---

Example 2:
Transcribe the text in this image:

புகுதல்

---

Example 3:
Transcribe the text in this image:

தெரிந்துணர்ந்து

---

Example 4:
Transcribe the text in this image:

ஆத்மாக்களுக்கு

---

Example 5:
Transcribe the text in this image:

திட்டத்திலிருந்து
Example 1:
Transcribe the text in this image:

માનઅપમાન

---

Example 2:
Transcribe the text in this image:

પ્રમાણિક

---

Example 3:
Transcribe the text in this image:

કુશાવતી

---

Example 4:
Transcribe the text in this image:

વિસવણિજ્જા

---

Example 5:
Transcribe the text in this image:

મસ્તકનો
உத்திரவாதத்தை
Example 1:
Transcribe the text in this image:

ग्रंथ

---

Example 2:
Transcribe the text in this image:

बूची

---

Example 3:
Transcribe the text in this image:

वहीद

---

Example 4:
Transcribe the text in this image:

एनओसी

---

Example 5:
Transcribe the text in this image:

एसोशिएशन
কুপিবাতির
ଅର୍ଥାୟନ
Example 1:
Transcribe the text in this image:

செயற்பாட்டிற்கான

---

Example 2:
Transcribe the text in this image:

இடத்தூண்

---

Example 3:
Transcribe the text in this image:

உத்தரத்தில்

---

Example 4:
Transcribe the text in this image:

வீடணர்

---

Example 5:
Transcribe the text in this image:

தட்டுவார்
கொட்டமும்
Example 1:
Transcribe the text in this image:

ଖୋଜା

*WORK REQUIRED*. Write the data out in full, matching every line exactly.

*RESPONSE TO THIS EXERCISE*.
---

Example 2:
Transcribe the text in this image:

புகுதல்

---

Example 3:
Transcribe the text in this image:

தெரிந்துணர்ந்து

---

Example 4:
Transcribe the text in this image:

ஆத்மாக்களுக்கு

---

Example 5:
Transcribe the text in this image:

திட்டத்திலிருந்து
Example 1:
Transcribe the text in this image:

માનઅપમાન

---

Example 2:
Transcribe the text in this image:

પ્રમાણિક

---

Example 3:
Transcribe the text in this image:

કુશાવતી

---

Example 4:
Transcribe the text in this image:

વિસવણિજ્જા

---

Example 5:
Transcribe the text in this image:

મસ્તકનો
உத்திரவாதத்தை
Example 1:
Transcribe the text in this image:

ग्रंथ

---

Example 2:
Transcribe the text in this image:

बूची

---

Example 3:
Transcribe the text in this image:

वहीद

---

Example 4:
Transcribe the text in this image:

एनओसी

---

Example 5:
Transcribe the text in this image:

एसोशिएशन
কুপিবাতির
ଅର୍ଥାୟନ
Example 1:
Transcribe the text in this image:

செயற்பாட்டிற்கான

---

Example 2:
Transcribe the text in this image:

இடத்தூண்

---

Example 3:
Transcribe the text in this image:

உத்தரத்தில்

---

Example 4:
Transcribe the text in this image:

வீடணர்

---

Example 5:
Transcribe the text in this image:

தட்டுவார்
கொட்டமும்
Example 1:
Transcribe the text in this image:

ଖୋଜା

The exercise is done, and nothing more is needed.